Mondrian não era só pintor. Era um homem que acreditava que a realidade podia ser reduzida a seus elementos mais puros linhas retas, cores primárias, equilíbrio absoluto. Naquele hoodie, você não veste apenas uma estampa. Você veste a ideia de que o caos tem estrutura, de que a liberdade é feita de regras bem colocadas, de que simplicidade é o oposto de superficialidade. A composição do artista holandês conversa com o corte slim do moletom como se tivessem sido feitos um para o outro: ambos acreditam que menos é mais, que cada elemento importa, que o vazio também é desenho. Quem veste isso não está fugindo do mundo está reconstruindo-o, célula por célula, no próprio peito.

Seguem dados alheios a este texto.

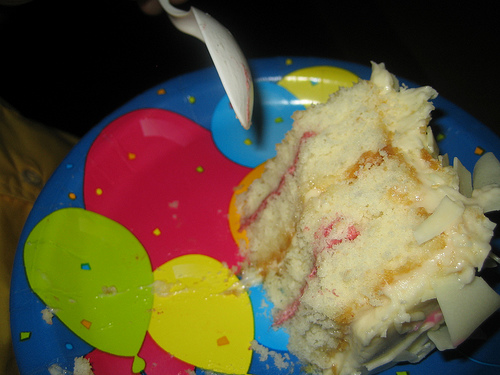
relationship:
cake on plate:
[238, 60, 497, 374] [9, 58, 500, 375]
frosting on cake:
[329, 59, 496, 374] [238, 60, 497, 374]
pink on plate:
[83, 107, 253, 375] [9, 58, 500, 375]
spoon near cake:
[158, 0, 255, 132] [238, 60, 497, 374]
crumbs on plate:
[41, 308, 297, 375] [9, 58, 500, 375]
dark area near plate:
[1, 1, 500, 141] [9, 58, 500, 375]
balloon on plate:
[85, 109, 255, 276] [9, 58, 500, 375]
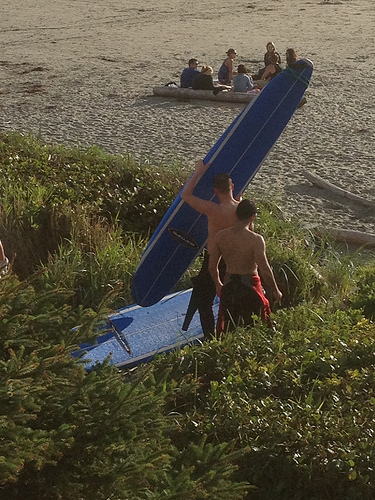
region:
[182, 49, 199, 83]
guy on the beach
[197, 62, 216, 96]
girl sitting on the beach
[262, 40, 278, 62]
girl sitting on the beach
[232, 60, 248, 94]
person sitting on the beach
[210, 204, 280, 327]
guy standing near two surfboards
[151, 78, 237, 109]
log on the beach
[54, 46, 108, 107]
sand on the beach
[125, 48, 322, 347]
Man holding a board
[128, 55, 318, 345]
Man is holding a board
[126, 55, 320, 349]
Man holding a surfboard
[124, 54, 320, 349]
Man is holding a surfboard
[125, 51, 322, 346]
Man holding a blue board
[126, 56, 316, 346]
Man is holding a blue board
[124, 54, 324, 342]
Man holding a blue surfboard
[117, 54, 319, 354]
Man is holding a blue surfboard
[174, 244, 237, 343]
Man wearing a black wet suit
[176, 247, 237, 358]
Man is wearing a black wet suit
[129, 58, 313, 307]
large blue surf board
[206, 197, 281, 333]
male surfer in wet suit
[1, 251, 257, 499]
Green branches on a tree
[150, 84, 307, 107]
log on the beach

Piet Mondrian passou a vida inteira buscando a verdade através da abstração. Enquanto seus contemporâneos discutiam representação e realismo, ele desmontava a própria realidade em seus componentes básicos. As linhas verticais e horizontais que você vê nessa peça não são decoração. São uma filosofia visual. No início do século XX, quando o mundo estava explodindo em conflitos, Mondrian pintava ordem. Seus quadros eram respostas silenciosas ao caos afirmações de que a harmonia existe, basta você saber onde procurar. O movimento De Stijl, do qual Mondrian era figura central, acreditava que a arte podia transcender o pessoal e o emocional para alcançar algo universal, atemporal. Vermelho, azul, amarelo, preto e branco. Nada mais. Nada menos. Isso era suficiente para expressar o infinito.

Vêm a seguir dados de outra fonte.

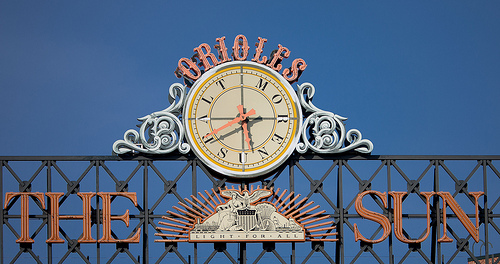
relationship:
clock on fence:
[173, 56, 308, 183] [5, 147, 499, 263]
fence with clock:
[5, 147, 499, 263] [173, 56, 308, 183]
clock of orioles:
[173, 56, 308, 183] [170, 27, 310, 84]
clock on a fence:
[173, 56, 308, 183] [5, 147, 499, 263]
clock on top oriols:
[173, 56, 308, 183] [170, 27, 310, 84]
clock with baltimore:
[173, 56, 308, 183] [195, 74, 292, 165]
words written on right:
[346, 188, 487, 246] [474, 4, 498, 256]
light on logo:
[3, 1, 499, 264] [151, 179, 349, 247]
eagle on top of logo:
[219, 187, 274, 206] [151, 179, 349, 247]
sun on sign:
[151, 179, 349, 247] [186, 187, 310, 245]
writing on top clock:
[170, 27, 310, 84] [173, 56, 308, 183]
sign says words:
[2, 183, 487, 248] [346, 188, 487, 246]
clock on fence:
[173, 56, 308, 183] [6, 151, 483, 257]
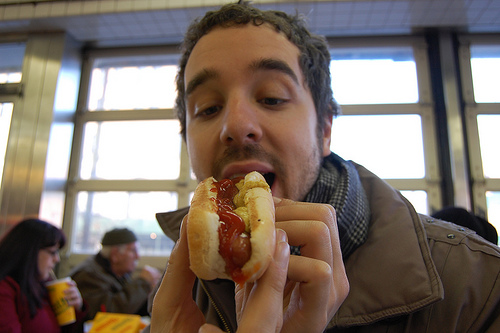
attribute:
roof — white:
[86, 8, 176, 24]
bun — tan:
[178, 194, 219, 273]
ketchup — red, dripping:
[224, 214, 245, 239]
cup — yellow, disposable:
[49, 277, 81, 331]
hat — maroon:
[105, 227, 134, 244]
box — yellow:
[92, 303, 147, 329]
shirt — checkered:
[324, 194, 353, 230]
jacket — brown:
[401, 219, 456, 311]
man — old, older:
[99, 222, 147, 293]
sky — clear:
[90, 76, 170, 122]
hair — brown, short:
[307, 21, 336, 102]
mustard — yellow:
[233, 187, 249, 228]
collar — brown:
[98, 243, 118, 268]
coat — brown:
[90, 263, 137, 304]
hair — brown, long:
[4, 206, 43, 311]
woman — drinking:
[7, 203, 75, 326]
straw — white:
[49, 267, 59, 278]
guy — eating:
[139, 47, 346, 274]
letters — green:
[49, 297, 75, 313]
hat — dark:
[439, 194, 499, 232]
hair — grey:
[96, 247, 123, 262]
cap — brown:
[112, 224, 144, 249]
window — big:
[349, 51, 428, 184]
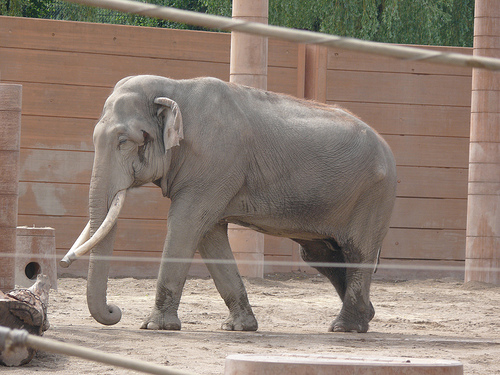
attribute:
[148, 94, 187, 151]
ear — small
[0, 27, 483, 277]
wall — wooden, brown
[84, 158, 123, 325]
trunk — elephants, curled, up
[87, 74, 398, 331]
elephant — gray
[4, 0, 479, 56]
trees — green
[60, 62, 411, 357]
elephant — living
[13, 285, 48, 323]
chain — wrapped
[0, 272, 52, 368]
log — wooden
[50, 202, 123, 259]
white tusk — long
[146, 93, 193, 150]
ear — gray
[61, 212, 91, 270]
tusk — sawed off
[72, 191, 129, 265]
tusk — sawed off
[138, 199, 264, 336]
legs — straight, elephants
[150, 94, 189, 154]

Hoje, em um mundo saturado de informação, a geometria de Mondrian ressoa diferente mas tão forte quanto. Estamos cercados por caos visual: algoritmos, notificações, redes sociais fragmentadas. O trabalho de Mondrian ganhou uma nova relevância exatamente porque promete o oposto: clareza, estrutura, a possibilidade de fazer sentido do nonsense através de linhas bem traçadas. Quando você coloca essa estampa no peito, você não está sendo nostálgico. Está fazendo uma declaração contemporânea: em um mundo que exige que você grite, você opta pela linguagem mais refinada possível. A geometria é sua voz. O silêncio, seu método.
O hoodie é feito em moletinho macio aquele tecido que abraça sem sufoc-ar, que envolve sem prender. Slim é o corte: nada de oversized que rouba sua silhueta, nada de apertado que desconforta. É exatamente o espaço certo entre você e o mundo, a distância que permite movimento sem ruído. Capuz regulável, bolso canguru detalhes que existem porque alguém entendeu que conforto é também respeito pelo seu corpo, pelo seu direito de desaparecer quando necessário, de guardar as mãos quando a temperatura cai ou quando simplesmente você não quer estar ali. O cordão funciona como uma moldura você controla o ponto de vista, literalmente. Tamanhos de PP ao 3G reconhecem que corpos são diversos, que arte não tem tamanho único, que Mondrian teria concordado que a harmonia se encontra em todos os lugares onde existe intenção. Esse é o casaco que virou uniforme de quem prefere silêncio com propósito. Daqueles que entendem que falar menos significa ter pensado mais.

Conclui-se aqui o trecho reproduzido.